## Provided passage
□ □ □ □ □ □ □

ACEEE, NRDC, and the IOUs supported the proposed language for the long-time automatic defrost test method (ACEEE, No. 19.1 at p. 3; NRDC, No. 21.1 at p. 4; IOUs, No. 14.1 at p. 5) Whirlpool supported modifying the test procedure to clarify that the second part of the test starts when the compartment temperatures are at steady state operation, adding parenthetically that this could be interpreted to mean within 0.5 °F. (Whirlpool, No. 12.1 at p. 6) GE supported the inclusion of a means to measure precooling energy use in the test procedure. (GE, Public Meeting Transcript, No. 10 at p. 97)

AHAM suggested that the test procedure specify that the average temperatures be the averages calculated from the first part of the long-time defrost test. AHAM also commented that the test procedure should rely on temperature control cycles instead of compressor time in order to address variable speed compressors. (AHAM, No. 16.1 at p. 8; AHAM, Public Meeting Transcript, No. 10 at p. 105)

Fisher & Paykel supported starting (and stopping) the defrost and recovery measurements in steady state conditions. (Fisher & Paykel, No. 24.2 at p. 2)

Electrolux expressed two key concerns regarding the proposed test procedure language. It noted that (1) the procedure must be able to address both cycling and variable-speed compressors and (2) the proposed test procedure does not sufficiently clarify how to determine when the test starts, i.e. what temperature criteria are used. (Electrolux, No. 17.2 at p. 1, cell H74)

AHAM, Whirlpool, GE, Electrolux, PRC, and NIST noted that the proposed modification to the test procedure for pre-cooling energy would affect tested energy use. (AHAM, Public Meeting Transcript, No. 10 at p. 104; AHAM, No. 16.1 at p. 8; Whirlpool, No. 12.1 at p. 6; GE, Public Meeting Transcript, No. 10 at pp. 96-97; Electrolux, No. 17.2 at p. 1, cell H74; PRC, No. 15.1 at p. 4; NIST, Public Meeting Transcript, No. 10 at pp. 103-104) AHAM, Whirlpool, GE, and NIST also indicated that this impact should be considered as part of the new energy conservation standard and that the test procedure amendment should not be implemented prior to 2014. Id.

DOE notes the contrast between statements of Fisher-Paykel indicating that the proposed language (“steady state conditions”) is sufficient to describe the starting point for the second part of the test and those of Electrolux indicating that the start time is ambiguous. (Fisher-Paykel, No. 24.2 at p. 2; Electrolux, No. 17.2 at p. 1, cell H74) Whirlpool suggested that DOE quantify the temperature criterion for the start time of the second part of the test, i.e. 0.5 °F (Whirlpool, No. 12.1 at p. 6) DOE received later clarification that this statement meant that the second part of the test should start when the compartment temperature is within 0.5 °F of the average temperature of the first part of the test. (Clarification of Written Comments Submitted by Whirlpool Corporation, No. 35 at p. 2) DOE recognizes the value of providing a set specification, and the interim final rule addresses this concern.

As described below, DOE considered what criterion could be used to specify start of the second part of the test.

□ □ □ □ □ □ □

## Information supplied
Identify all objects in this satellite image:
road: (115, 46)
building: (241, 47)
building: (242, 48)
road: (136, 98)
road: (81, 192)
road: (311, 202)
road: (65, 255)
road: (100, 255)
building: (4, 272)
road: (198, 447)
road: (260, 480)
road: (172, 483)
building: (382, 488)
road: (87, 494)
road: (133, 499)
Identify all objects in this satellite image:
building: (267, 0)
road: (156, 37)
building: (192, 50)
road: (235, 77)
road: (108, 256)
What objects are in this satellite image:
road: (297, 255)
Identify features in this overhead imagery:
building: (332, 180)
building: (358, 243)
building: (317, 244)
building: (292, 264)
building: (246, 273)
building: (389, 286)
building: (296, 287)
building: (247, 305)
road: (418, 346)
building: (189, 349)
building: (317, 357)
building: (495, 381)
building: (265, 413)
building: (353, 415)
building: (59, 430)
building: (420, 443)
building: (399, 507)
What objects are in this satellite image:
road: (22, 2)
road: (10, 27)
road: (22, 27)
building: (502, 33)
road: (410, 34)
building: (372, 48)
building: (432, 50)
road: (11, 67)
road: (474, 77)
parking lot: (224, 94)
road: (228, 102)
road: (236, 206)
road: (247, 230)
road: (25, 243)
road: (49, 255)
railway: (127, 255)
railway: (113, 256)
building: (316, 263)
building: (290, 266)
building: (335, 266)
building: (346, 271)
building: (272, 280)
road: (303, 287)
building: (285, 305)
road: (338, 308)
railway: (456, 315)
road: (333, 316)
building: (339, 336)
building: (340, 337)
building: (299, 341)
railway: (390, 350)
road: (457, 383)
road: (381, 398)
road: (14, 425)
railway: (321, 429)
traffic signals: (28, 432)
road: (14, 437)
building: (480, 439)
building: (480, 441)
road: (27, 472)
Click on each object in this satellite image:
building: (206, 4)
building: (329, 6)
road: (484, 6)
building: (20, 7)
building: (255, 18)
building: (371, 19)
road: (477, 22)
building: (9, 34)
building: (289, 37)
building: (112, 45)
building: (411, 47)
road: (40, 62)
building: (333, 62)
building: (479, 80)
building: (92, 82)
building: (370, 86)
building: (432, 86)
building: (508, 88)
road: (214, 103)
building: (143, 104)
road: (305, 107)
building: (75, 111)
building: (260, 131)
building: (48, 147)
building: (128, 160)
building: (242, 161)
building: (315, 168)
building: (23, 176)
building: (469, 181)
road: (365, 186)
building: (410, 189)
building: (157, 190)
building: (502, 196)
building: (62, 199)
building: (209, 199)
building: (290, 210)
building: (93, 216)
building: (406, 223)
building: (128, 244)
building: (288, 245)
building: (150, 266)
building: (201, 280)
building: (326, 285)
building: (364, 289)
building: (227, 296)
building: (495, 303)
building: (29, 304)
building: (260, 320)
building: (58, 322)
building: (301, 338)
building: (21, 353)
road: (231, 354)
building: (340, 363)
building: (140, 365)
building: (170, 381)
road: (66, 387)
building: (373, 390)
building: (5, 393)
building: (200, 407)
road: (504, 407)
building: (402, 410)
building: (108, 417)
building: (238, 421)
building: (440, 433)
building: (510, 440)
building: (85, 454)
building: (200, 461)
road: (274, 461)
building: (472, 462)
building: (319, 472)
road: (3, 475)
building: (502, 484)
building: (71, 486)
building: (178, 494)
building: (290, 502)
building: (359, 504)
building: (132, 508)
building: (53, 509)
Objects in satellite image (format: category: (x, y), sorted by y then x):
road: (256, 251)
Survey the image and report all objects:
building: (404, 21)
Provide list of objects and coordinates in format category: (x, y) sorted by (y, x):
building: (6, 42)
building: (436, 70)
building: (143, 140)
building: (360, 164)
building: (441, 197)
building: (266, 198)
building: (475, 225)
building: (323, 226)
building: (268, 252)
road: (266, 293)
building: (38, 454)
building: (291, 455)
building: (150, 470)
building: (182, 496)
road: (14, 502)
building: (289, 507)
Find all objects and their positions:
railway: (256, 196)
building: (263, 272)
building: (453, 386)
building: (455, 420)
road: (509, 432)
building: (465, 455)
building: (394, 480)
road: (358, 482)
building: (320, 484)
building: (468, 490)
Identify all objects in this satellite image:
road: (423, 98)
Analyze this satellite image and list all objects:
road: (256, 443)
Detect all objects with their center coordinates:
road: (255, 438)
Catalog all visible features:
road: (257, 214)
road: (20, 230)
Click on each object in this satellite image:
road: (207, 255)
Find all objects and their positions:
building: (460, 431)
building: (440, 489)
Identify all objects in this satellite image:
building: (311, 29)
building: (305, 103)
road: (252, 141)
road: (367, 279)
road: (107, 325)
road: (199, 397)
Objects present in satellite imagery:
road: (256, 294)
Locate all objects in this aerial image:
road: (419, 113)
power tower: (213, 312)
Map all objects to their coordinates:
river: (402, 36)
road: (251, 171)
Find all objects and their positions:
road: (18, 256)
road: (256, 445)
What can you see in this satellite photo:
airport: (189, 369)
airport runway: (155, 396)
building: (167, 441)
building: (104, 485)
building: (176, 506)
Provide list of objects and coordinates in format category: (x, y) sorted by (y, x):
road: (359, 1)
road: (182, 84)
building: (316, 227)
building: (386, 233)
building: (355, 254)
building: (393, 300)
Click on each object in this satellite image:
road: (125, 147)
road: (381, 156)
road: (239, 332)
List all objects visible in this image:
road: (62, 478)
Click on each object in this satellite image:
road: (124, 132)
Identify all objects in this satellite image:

□ □ □ □ □ □ □

## Task to complete
Name every commenter that, according to the defrost test procedure text, noted that the proposed pre-cooling energy modification would affect tested energy use.

## Problem solution
AHAM, Whirlpool, GE, Electrolux, PRC, and NIST